Ocean City Today

Tinus looks to capture house seat

By Greg Ellison | Jan 18, 2018
Courtesy of: Ed Tinus

(Jan. 19, 2018) Political outsider Ed Tinus, who announced his candidacy last February to challenge State Sen. Jim Mathias (D-38) in 2018, re-filed last month after Delegate Mary Beth Carozza (R-38C) entered the state senate race and is now focused on filling her vacated House seat.

“I don’t fit the mold of either party,” he said. “I want citizens to be engaged in political process.”

Although running as a Republican, Tinus, a master upholsterer who lives in

Whaleyville, has engaged in past political contests as an Independent and Democrat.

In 2016, Tinus ran for U.S. Senate from Maryland as a Democrat and lost the primary to Chris Van Hollen, before losing as an independent write-in candidate. In 2012, the outcome was the same when he challenged incumbent Sen. Ben Cardin.

The western shore native who moved across the bay nearly a quarter century ago, said he “got his feet wet” working for Baltimore city under then Mayor William Donald Schaefer.

“I gained insights on how the ‘good old boys’ worked,” he said. “While working for the City of Baltimore, I saw examples of ‘creative-financing,’ and learned what political parties traditionally do for pre-selected candidates.”

Tinus wants to use technology, specifically an “Ed app,” to engage the public with the legislative process to foster “direct Democracy.”

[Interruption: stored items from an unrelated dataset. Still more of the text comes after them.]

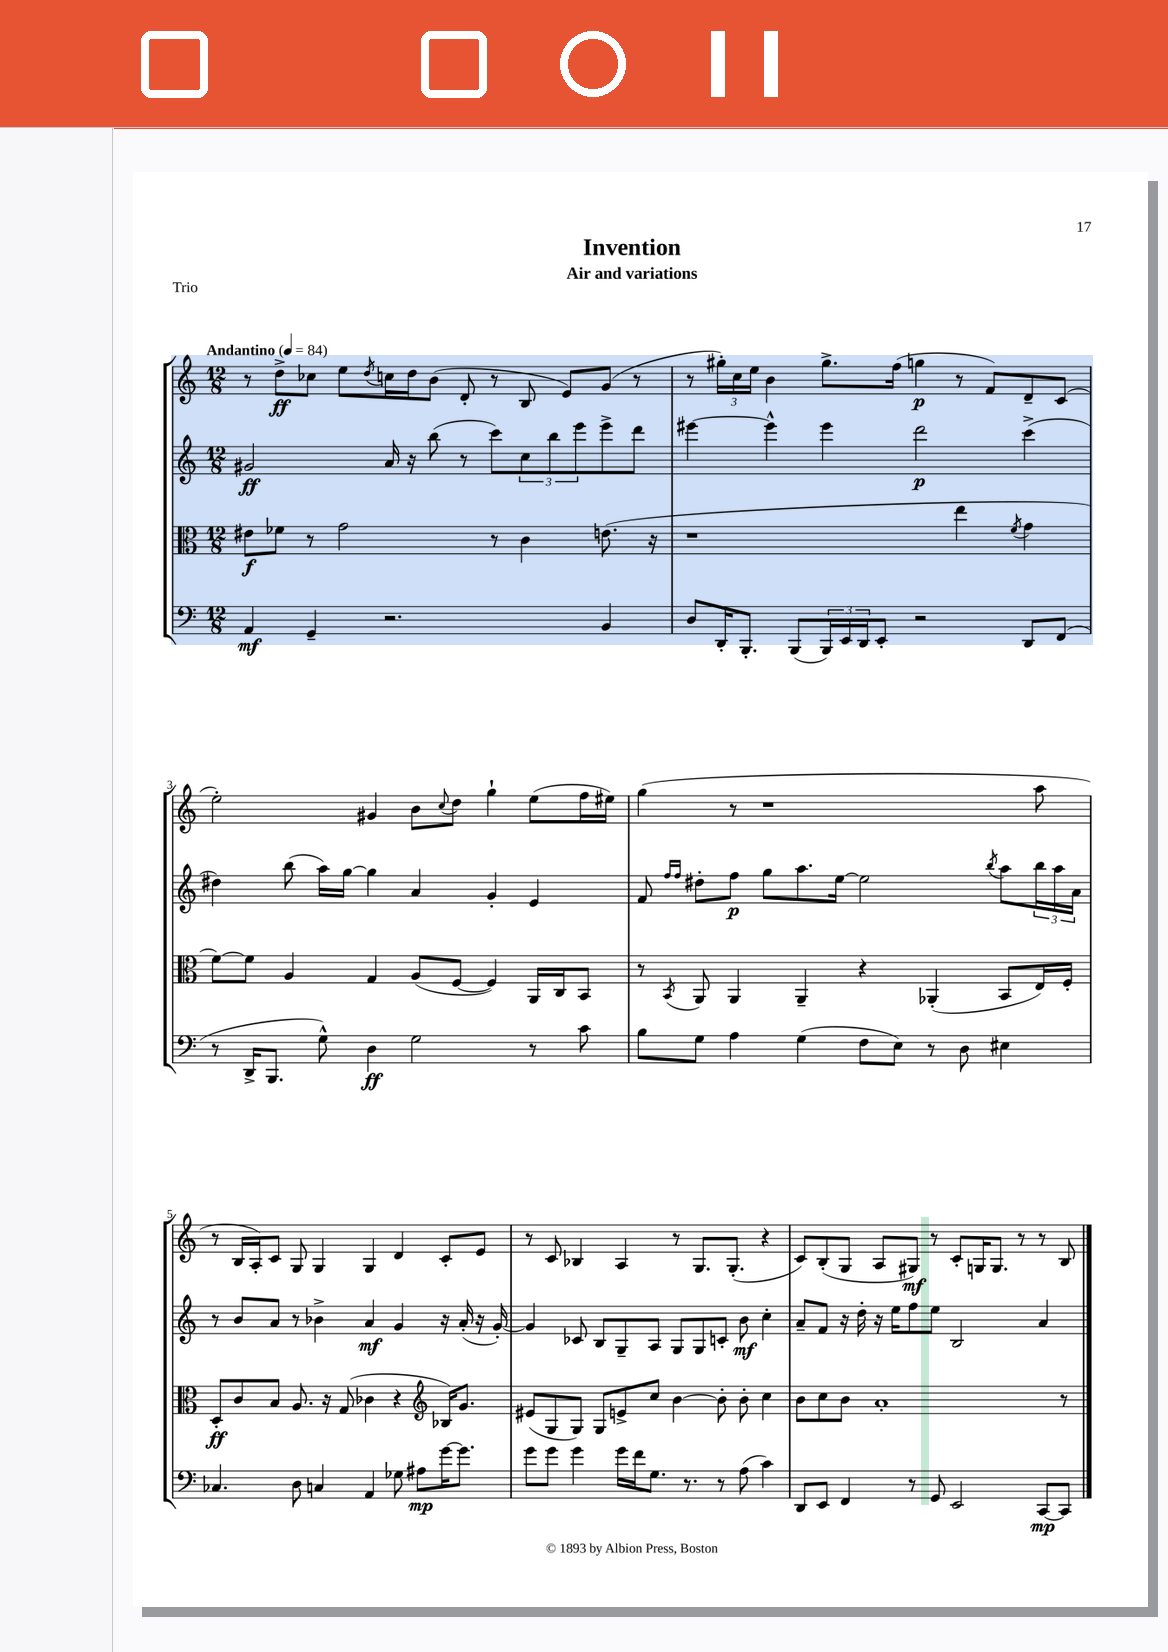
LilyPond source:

\header { title = "Invention" subtitle = "Air and variations" piece = "Trio" }
<<
\new StaffGroup <<
\new Staff = "s0" {
    \clef treble \key c \major \numericTimeSignature \time 12/8 \tempo "Andantino" 4 = 84
    r8 d''8->\ff ces''8 e''8 \acciaccatura { d''8 } c''16 d''16 b'8( d'8-. r8 b8 e'8) g'8( r8 |
    r8 \tuplet 3/2 { gis''16-.) c''16 e''16 } b'4 gis''8.-> f''16( g''4\p r8 f'8) d'8-- c'8( |
    e''2-.) gis'4 b'8 \appoggiatura { c''8 } d''8 g''4-! e''8( f''16 eis''16) |
    g''4( r8 r1 a''8 |
    r8 b16 a16-.) c'8 g8 g4 g4 d'4 c'8-. e'8 |
    r8 c'8 bes4 a4 r8 g8. g8.-.( r4 |
    c'8) b8-.( g8 a8 gis8\mf) r8 c'8-. g16 g8. r8 r8 b8 \bar "|." |
}
\new Staff = "s1" {
    \clef treble \key c \major \numericTimeSignature \time 12/8
    gis'2\ff a'16 r16 b''8( r8 c'''8) \tuplet 3/2 { c''8 b''8 e'''8 } e'''8-> d'''8 |
    eis'''4~ eis'''4-^ eis'''4 d'''2\p c'''4->( |
    dis''4) b''8( a''16) g''16~ g''4 a'4 g'4-. e'4 |
    f'8 \grace { f''16 f''16 } dis''8-. f''8\p g''8 a''8. e''16~ e''2 \acciaccatura { b''8 } a''8 \tuplet 3/2 { b''16 a''16 a'16 } |
    r8 b'8 a'8 r8 bes'4-> a'4\mf g'4 r16 a'16-.( r16 g'16~-.) |
    g'4 ces'8 b8 g8-- a8 g8 g8 c'8-. b'8\mf c''4-. |
    a'8-- f'8 r16 d''16-. r16 e''16 f''8 e''8 b2 a'4 \bar "|." |
}
\new Staff = "s2" {
    \clef alto \key c \major \numericTimeSignature \time 12/8
    eis'8\f fes'8 r8 g'2 r8 c'4 e'8.( r16 |
    r1 e''4 \acciaccatura { f'8 } g'4 |
    f'8~) f'8 a4 g4 a8( f8~ f4) a,16 c16 b,8 |
    r8 \acciaccatura { b,8 } a,8 a,4 a,4-- r4 aes,4-.( b,8 e16) f16-. |
    d8-.\ff c'8 b8 a8. r16 g8( ces'4 r4 \clef treble bes16) g'8. |
    eis'8( g8 g8) g8 e'8-> c''8 b'4~ b'8-. b'8-. c''4 |
    b'8 c''8 b'8 a'1-. r8 \bar "|." |
}
\new Staff = "s3" {
    \clef bass \key c \major \numericTimeSignature \time 12/8
    a,4\mf g,4-- r2. b,4 |
    d8 d,16-. b,,8.-. b,,8( \tuplet 3/2 { b,,16) e,16 d,16 } e,8-. r2 d,8 f,8( |
    r8 d,16-> b,,8. g8-^) d4\ff g2 r8 c'8 |
    b8 g8 a4 g4( f8 e8) r8 d8 eis4 |
    ces4. d8 c4 a,4 ges8 ais8\mp g'16~ g'8. |
    g'8 g'8 g'4 g'16 f'16 g8. r8. r8 a8( c'4) |
    d,8 e,8 f,4 r8 g,8 e,2 c,8~\mp c,8 \bar "|." |
}
>>
>>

“The Ed app would expose a bill to volunteers to read and red flag issues that don’t suit us,” he said.

Simplified legislation in the form of single-subject bills, written for ease of comprehension, is what Tinus envisions.

“The content in bills is too much to digest,” he said.

Tinus said the electorate should be allowed further input to regulate government activities.

“It’s our tax money; we should have a say in how it’s spent,” he said. “We need methods to give people a chance to vote on each bill.”

Under the proposed Ed app, Tinus said voters in District 38C would experience total transparency with an opt out option for “one-size-fits-all,” legislation.

“Even if it passes the General Assembly, it would not be law here in this district,” he said. “My question is if you want to vote with me?”

Tinus admits the concept of providing citizens that kind of conduit into lawmaking might be denounced by the political parties.

“Lobbying groups won’t be able to approach me,” he said. “When my term is over, my bank account will show what I got paid through the … state of Maryland and nothing more.”

Tinus currently faces two challenges for the Republican nomination after James Shaffer filed on Jan. 8 and Joe Schanno joined the group last Friday. City Councilman Wayne Hartman also has declared his intention to run. The filing deadline is Feb. 27, with primary elections on June 28. The general election will be on Nov. 6.